I shouldn't have to be fighting women of my own age, my own generation, my own class.  I was a kid in the 60's, I lived in Virginia Water, there was a stark contrast between those who owned their properties and those who rented them.  I think that was when the divisions of class hurt me the most.  I hung out with the rich kids, because they were the more articulate, more like me, and I loved the sheer joy in their faces when I taught them how to swear and make mud pies.  I loved the kids like me too, the poor kids, the fun ones, the ones who knew how to enjoy life.  

It wasn't the rich kids or their parents, per se, who turned me into a class warrior.  It was society's perceptions of those friendships.  Our teachers (catholic school) always knew how to segregate the financial donars and those who fitted into the designated catchment areas.  In the 1960's there was no necessity to disguise class prejudice.  

  I learned to accept my 'station' in life at a very early age, but I didn't blame those on the other side of that great big class barrier.  From what I knew, they were one the whole, good eggs, who meant well. 

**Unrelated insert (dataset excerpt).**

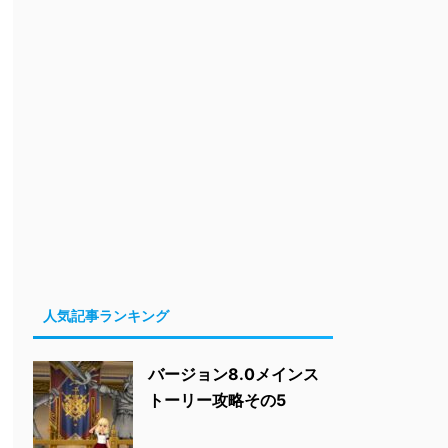
人気記事ランキング
バージョン8.0メインス
トーリー攻略その5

Albeit, I believe most of my readers come from classes way above mine.  I felt as though I missed out, because my parents were nuts and totally irresponsible.  I was placed into a convent/prison where I encountered living/walking/talking psychopaths on a daily basis.  Those freaky nazis in those old black and white films that mesmerized me as a kid, actually existed.    What a nightmare to find out that they do.